Раздел текста -
↓

Блокадная этика. Представления о морали в Ленинграде в 1941 —1942 гг.
Шрифт:
Один из блокадников, например, заключил пари, что в мирное время «после обеда из трех блюд выпьет еще литр постного масла с хлебом» [1627] . В записях В. Г. Григорьева приведены такие слова его соседки: «…Когда закончится война, куплю бочку квашеной капусты и как начну ее есть, так вы меня оттуда потом за ноги не вытащите, пока все не съем» [1628] . Чем голоднее человек, тем сильнее будут эти гастрономические излишества выявляться в его рассказах. И тем в большей степени, в разнообразии всех составляющих, немыслимом в обычном «доблокадном» обеде, ярче, живописнее будут представляться ему цивилизованные виды еды, да и другое, связанное с цивилизацией. Везде в рассказе Е. Мухиной ощущается радость от того, что будет есть не только сама она, но и мать, столь же голодная. Кажется, иначе ей не ощутить всей полноты счастья, не удесятерить своего ликования, как только не испытав этого чувства вдвоем с ней. Это не дополнительная деталь описания. Это, если внимательно присмотреться, одна из главных его тем. Мать будет печь пирожки, есть гречневую кашу, наслаждаться блинчиками, пить молоко – все, что наиболее вкусно и является сейчас недоступным, она должна обязательно попробовать. Едва ли это случайно. Это отражение еще не распаянных скреп моральных эталонов, когда не замкнуты люди в предельном эгоцентризме, не прячут свои пайки по разным ящикам
1627
Шестинский О. Голоса из блокады. С. 52.

↑

Исходные записи -

↓

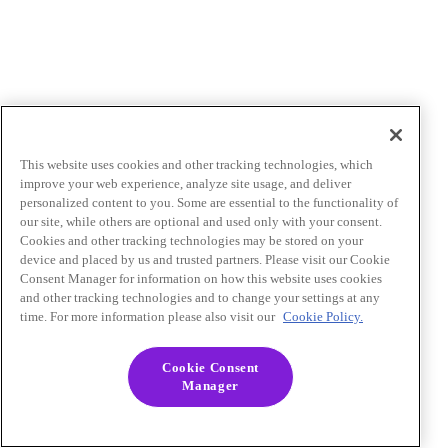
This website uses cookies and other tracking technologies, which
improve your web experience, analyze site usage, and deliver
personalized content to you. Some are essential to the functionality of
our site, while others are optional and used only with your consent.
Cookies and other tracking technologies may be stored on your
device and placed by us and trusted partners. Please visit our Cookie
Consent Manager for information on how this website uses cookies
and other tracking technologies and to change your settings at any
time. For more information please also visit our
Cookie Policy.
Cookie Consent
Manager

↑

Порядок работы 1 - Переведите на английский язык предложение из текста о блокадной этике: «Это не дополнительная деталь описания».
Порядок работы 2 - Продолжите текст о блокадной этике, начав сразу после его последнего предложения.

Поле ответа 1 - This is not an additional detail of the description.

Поле ответа 2 -
1628
Григорьев В. Г. Ленинград. Блокада. С. 42.
Заметим, что эти рассказы повторяются не раз – может быть не с прежней восторженностью. Так, 3 января 1942 г. Е. Мухина вновь мечтает о светлой и сытной жизни после снятия блокады – на этот раз вместе с матерью (она умрет от голода через несколько недель): «Мы решили, что обязательно нажарим много, много свиных шкварок и будем в горячее сало прямо макать хлеб и еще мы решили побольше кушать лука. Питаться самыми дешевыми кашами, заправленными обильным количеством жареного лука, такого румяного, сочного, пропитанного маслом. Еще мы решили печь овсяные, перловые, ячневые, чечевичные блины и многое, многое другое» [1629] .
1629
Мухина Е. Дневник. 3 января 1942 г.: ЦГАИПД СПб. Ф. 4000. Оп. 11. Д. 72. Л. 72 об.
«Довлеет дневи злоба его». Теперь, после нескольких недель непрекращающейся голодовки, отмечаются даже не изысканные яства (впрочем, и в предыдущей «гастрономической» записи таких не очень много), а то, что едят каждый день, дешевые, «простые» каши. Ими можно легче «заместить» недостающее – они более осязаемы в блокадной повседневности. Доминанта остается прежней – обилие еды, но не той, разнообразной, из далекой прошлой жизни, а еды, ставшей обычной, именно той, которую сейчас постоянно делят, и чью нехватку ощущали вчера, ощущают сегодня и будут ощущать завтра. «После победы обязательно сварим чечевичной каши и наедимся», – мечтали мать с дочерью, получавшие от родственницы, работавшей в госпитале, кусочки этой каши в банке [1630] . Ничего другого, более вкусного, у них не было – только это, которое они ждали с нетерпением и которое неизбежно стало главным блюдом на будущих «пиршествах» [1631] .
1630
Вотинцева В. Г. 1941–1942 год.: ОР РНБ. Ф. 1273. Л. 2.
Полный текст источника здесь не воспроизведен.